Burn the bitch. Hadn’t spoken of it to her although he said he had read all accounts of the trial and events around it. Does the devout Christian, son of the pastor and himself an Elder in his community church allow a call that a woman be burned as some sort of heretic to the faith of power, as heretics of the Christian faith were burned in the Crusades.
Something else she hadn’t wanted to come to surface with the threading of the road back beneath her. Just as respectfully she couldn’t speak before her father of sexuality, out of his respect for her, his daughter, in her choice of a man—white—as husband and father of her children, he couldn’t say what else he had read: there are whites who own the newspapers, behind tactics to smear Zuma, along with his black political rivals for power.
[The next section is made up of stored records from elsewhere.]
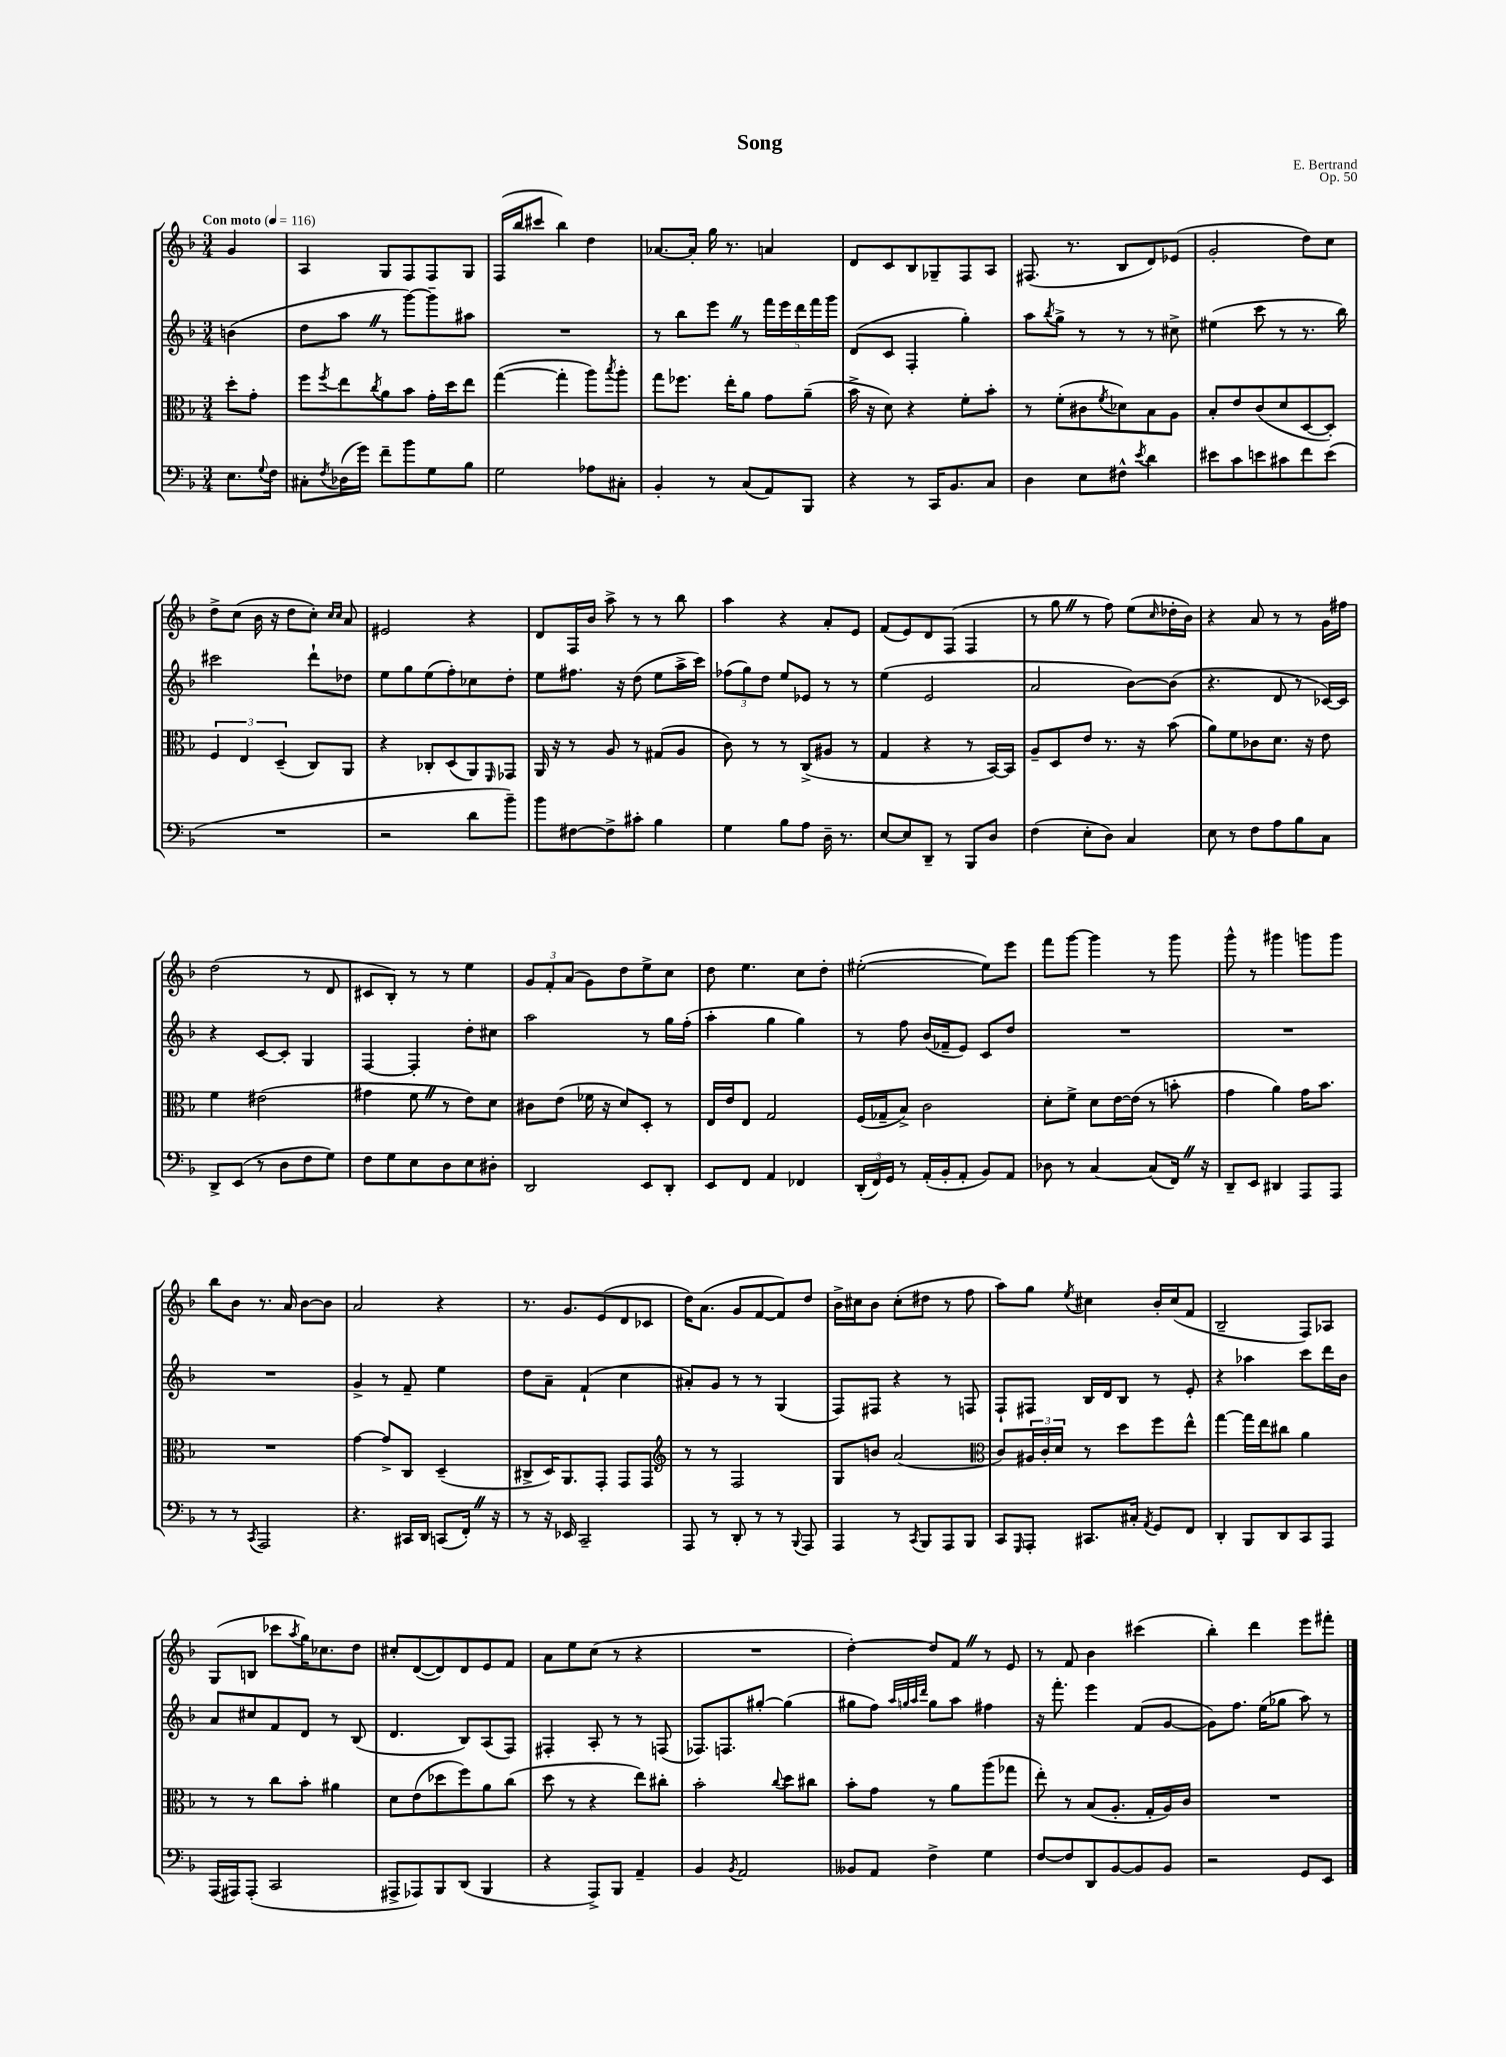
\header { title = "Song" composer = "E. Bertrand" opus = "Op. 50" }
<<
\new StaffGroup <<
\new Staff = "s0" {
    \clef treble \key f \major \numericTimeSignature \time 3/4 \partial 4 \tempo "Con moto" 4 = 116
    g'4 |
    a4 g8 f8 f8 g8 |
    f16( bes''16 cis'''8 bes''4) d''4 |
    aes'8.~ aes'16-. g''16 r8. a'4 |
    d'8 c'8 bes8 ges8-- f8 a8 |
    fis8.( r8. bes8 d'8) ees'8( |
    g'2-. d''8) c''8 |
    d''8-> c''8( bes'16 r16 d''8 c''8-.) \grace { c''16 c''16 } a'8 |
    eis'2 r4 |
    d'8 f16 bes'16 a''8-> r8 r8 bes''8 |
    a''4 r4 a'8-. e'8 |
    f'8( e'8) d'8 f8( f4 |
    r8 g''8 \once \override BreathingSign.text = \markup { \musicglyph "scripts.caesura.straight" } \breathe r8 f''8) e''8( \grace { c''16 } des''16-. bes'16) |
    r4 a'8 r8 r8 g'16 fis''16 |
    d''2( r8 d'8 |
    cis'8 bes8-.) r8 r8 e''4 |
    \tuplet 3/2 { g'8 f'8-. a'8( } g'8) d''8 e''8-> c''8 |
    d''8 e''4. c''8 d''8-. |
    eis''2~-.( eis''8) e'''8 |
    f'''8 g'''8~ g'''4 r8 g'''8 |
    g'''8-^ r8 gis'''4 g'''8 g'''8 |
    bes''8 bes'8 r8. a'16 bes'8~ bes'8 |
    a'2 r4 |
    r8. g'8. e'8( d'8 ces'8 |
    d''16) a'8.( g'8 f'8~ f'8) d''8 |
    bes'16-> cis''16 bes'8 cis''8-.( dis''8 r8 f''8 |
    a''8) g''8 \acciaccatura { e''8 } cis''4 bes'16-. cis''16( f'8 |
    bes2-- f8) aes8 |
    g8( b8 ces'''8 \acciaccatura { a''8 } g''16) ces''8. d''8 |
    cis''8-. d'8~( d'8) d'8 e'8 f'8 |
    a'8 e''8 c''8( r8 r4 |
    R2. |
    d''4~-.) d''8 f'8 \once \override BreathingSign.text = \markup { \musicglyph "scripts.caesura.straight" } \breathe r8 e'8 |
    r8 f'8 bes'4 cis'''4( |
    bes''4-.) d'''4 e'''8 fis'''8-. \bar "|." |
}
\new Staff = "s1" {
    \clef treble \key f \major \numericTimeSignature \time 3/4 \partial 4
    b'4( |
    d''8 a''8 \once \override BreathingSign.text = \markup { \musicglyph "scripts.caesura.straight" } \breathe r8 g'''8~) g'''8-- ais''8 |
    R2. |
    r8 bes''8 e'''8 \once \override BreathingSign.text = \markup { \musicglyph "scripts.caesura.straight" } \breathe r8 \tuplet 5/4 { f'''16 e'''16 d'''16 f'''16 g'''16 } |
    d'8( c'8 f4-. g''4-.) |
    a''8 \acciaccatura { bes''8 } g''8-> r8 r8 r8 cis''8-> |
    eis''4( c'''8 r8 r8. bes''16) |
    cis'''2 d'''8-! des''8 |
    e''8 g''8 e''8( f''8-.) ces''8 d''8-. |
    e''8 fis''8. r16 d''8( e''8 a''16-> c'''16) |
    \tuplet 3/2 { fes''8( g''8) d''8 } e''8 ees'8 r8 r8 |
    e''4( e'2 |
    a'2 bes'8~) bes'8( |
    r4. d'8 r8 ces'16~) ces'16 |
    r4 c'8~ c'8-. g4 |
    f4~ f4-. d''8-. cis''8 |
    a''2 r8 g''16 f''16-.( |
    a''4-. g''4 g''4) |
    r8 f''8 bes'16( fes'16-- e'8) c'8 d''8 |
    R2. |
    R2. |
    R2. |
    g'4-> r8 f'8-- e''4 |
    d''8 a'8-- f'4-!( c''4 |
    ais'8-.) g'8 r8 r8 g4( |
    f8) fis8 r4 r8 f8 |
    f8-! fis8 bes16 d'16 bes8 r8 e'8-. |
    r4 aes''4 c'''8 d'''16 bes'16 |
    a'8 cis''8 f'8 d'8 r8 bes8( |
    d'4. bes8) a8( f8) |
    fis4-. a8-. r8 r8 f8( |
    fes8.) f8. gis''8~-. gis''4( |
    gis''8 f''8) \grace { a''32 g''32 a''32 d'''32 } g''8 a''8 fis''4 |
    r16 f'''8.-. e'''4 f'8( g'8~ |
    g'8) f''8. e''16( ges''8 a''8) r8 \bar "|." |
}
\new Staff = "s2" {
    \clef alto \key f \major \numericTimeSignature \time 3/4 \partial 4
    d''8-. g'8-. |
    f''8 \acciaccatura { f''8 } e''8 \acciaccatura { c''8 } a'8 bes'8 g'16-. d''16 e''8 |
    g''4~( g''4-. a''8) \acciaccatura { bes''8 } a''8-. |
    g''8 fes''8. e''16-. a'8 g'8 a'8--( |
    bes'16-> r16 d'8) r4 f'8-. bes'8-. |
    r8 f'8-.( cis'8 \acciaccatura { f'8 } des'8) bes8 a8 |
    bes8-. e'8 c'8( d'8 d8~ d8-.) |
    \tuplet 3/2 { f4 e4 d4--( } c8) a,8 |
    r4 ces8-. d8( a,8) \grace { f,16 } ges,8 |
    a,16 r16 r8 a8 r8 gis8( a8 |
    c'8) r8 r8 c8->( ais8 r8 |
    g4 r4 r8 bes,16~) bes,16 |
    a8-- d8 e'8 r8. r16 bes'8( |
    a'8) f'8 ces'8 d'8. r16 e'8 |
    f'4 eis'2( |
    gis'4 f'8 \once \override BreathingSign.text = \markup { \musicglyph "scripts.caesura.straight" } \breathe r8 e'8) d'8 |
    cis'8 e'8( fes'16 r16 d'8) d8-. r8 |
    e16 e'16 e8 g2 |
    f16( ges16-- bes8->) c'2 |
    d'8-. f'8-> d'8 e'16~ e'16( r8 b'8-. |
    g'4 a'4) g'16 bes'8. |
    R2. |
    g'4~ g'8-> c8 d4--( |
    cis8-> d16) a,8. g,8-. g,8 g,8 |
    \clef treble r8 r8 f2 |
    g8 b'8 a'2( |
    \clef alto c'8) \tuplet 3/2 { ais16 c'16-. d'16 } r8 d''8 f''8 e''8-^ |
    g''4~ g''16 e''16 cis''8 a'4 |
    r8 r8 c''8 bes'8-. ais'4 |
    d'8 e'8( des''8 f''8) a'8 c''8( |
    d''8 r8 r4 e''8) cis''8-. |
    bes'2-. \appoggiatura { c''8 } d''8 cis''8 |
    bes'8-. g'8 r8 a'8 a''8( ges''8 |
    e''8-.) r8 bes8( a8.-. g16-. a16) c'16 |
    R2. \bar "|." |
}
\new Staff = "s3" {
    \clef bass \key f \major \numericTimeSignature \time 3/4 \partial 4
    e8. \appoggiatura { g8 } f16 |
    cis8-. \acciaccatura { f8 } des16( g'16) f'8-- bes'8 g8 bes8 |
    g2 aes8 cis8-. |
    bes,4-. r8 c8( a,8) bes,,8 |
    r4 r8 c,16 bes,8. c8 |
    d4 e8 fis8-^ \acciaccatura { e'8 } d'4 |
    eis'8 c'8 e'8 cis'8 f'8 e'8( |
    R2. |
    r2 d'8 bes'8--) |
    bes'8 fis8~ fis8-> cis'8-. bes4 |
    g4 bes8 a8 d16-- r8. |
    e8~ e8 d,8-- r8 bes,,8 d8 |
    f4( e8-. d8) c4 |
    e8 r8 f8 a8 bes8 c8 |
    d,8-> e,8( r8 d8 f8 g8) |
    f8 g8 e8 d8 e8 dis8-. |
    d,2 e,8 d,8-. |
    e,8 f,8 a,4 fes,4 |
    \tuplet 3/2 { d,16-.( f,16) g,16 } r8 a,16-.( bes,16-. a,8-. bes,8) a,8 |
    des8 r8 c4~ c8( f,16) \once \override BreathingSign.text = \markup { \musicglyph "scripts.caesura.straight" } \breathe r16 |
    d,8-- e,8 dis,4 a,,8 a,,8 |
    r8 r8 \acciaccatura { c,8 } a,,2 |
    r4. cis,16 d,16 c,8( f,16-.) \once \override BreathingSign.text = \markup { \musicglyph "scripts.caesura.straight" } \breathe r16 |
    r8 r16 ees,16 c,2-- |
    a,,8 r8 d,8-. r8 r8 \appoggiatura { bes,,8 } a,,8 |
    a,,4 r8 \acciaccatura { c,8 } bes,,8 a,,8 bes,,8 |
    c,8 \grace { g,,16 } a,,8-. cis,8. cis16-. \acciaccatura { a,8 } g,8 f,8 |
    d,4-. bes,,8 d,8 c,8 a,,8 |
    a,,16( ais,,16) ais,,8-.( c,2 |
    ais,,8-> aes,,8) bes,,8 d,8( bes,,4 |
    r4 a,,8->) bes,,8 a,4-- |
    bes,4 \acciaccatura { bes,8 } a,2 |
    beses,8 a,8 f4-> g4 |
    f8~ f8 d,8 bes,8~ bes,8 bes,8 |
    r2 g,8 e,8 \bar "|." |
}
>>
>>
\layout { \context { \Score \remove "Bar_number_engraver" } }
Is it possible that her father who gained for her as a child the rightful chances wrested from within white race privilege, could somehow, facing her yesterday see her, his private revolutionary creation, as part of the whites who fear and want to destroy Zuma.
And she will never be able to tell Steve this that has come to her on the road home to the Suburb where she belongs, has chosen.
Parallels in life reduce the obsessive impact of one when they suddenly meet. While she was driving back to the Suburb Jake was leaving it early in the morning to pick up an old comrade visiting downtown. At a traffic light as he fumbled for small change to give a beggar at his window two men thrust this accomplice aside and one held the hard cold snout of a gun at his head. His car is an automatic, a foot free, he accelerated to throw them off and as the gunman lost his balance the gun slid from ear to neck, the man’s reaction was to fire. The bullet broke a vertebra, the men snatched the keys from the ignition, pushed the slumped driver to the passenger seat and drove to a deserted building site where they dumped him among the rubble, disappeared with the car.
She arrived to find Jake’s children over in the house, the vivacious, talkative Isa with the drained face of someone standing at a grave; Jake had just been discovered by vagrants who led a policeman to the dead man they’d found in the place that was their shelter. But Jake wasn’t dead; an ambulance had taken him to hospital and surgeons were assessing the damage. The stunned, stunted language Isa used as if someone were totting up a bill. Steve had met Jabu in their doorway, her embrace unable to be returned; he was about to drive Isa to the hospital although Jake was in the operating theatre, she couldn’t hope to see for herself, believe he was alive. What else can one do for her. Steve. He has no answer, only a deep breath with his mouth forgotten, half open.
What to do for her, Jabu: to be with the children, feed the children, apparently they had been told Jake had an accident, car pile-up, but wasn’t really badly hurt. Although disbelief was in the turning away of the eldest son; how could he not know differently from evidence of the stranger his mother had become. He is the one Jabu told the truth, when Steve called from the hospital, the bullet has been removed; she hoped this was heard by the boy as that his father was
alive
.
Steve stayed beside Isa hours at the hospital. He saw she had to witness Jake out of that theatre anteroom of life and death, recognisable as himself in a bed in an intensive care ward, although not conscious, and detained by a straitjacket collar of plaster and bandages; either arm in a sling, the rest of him under shroud of sheets.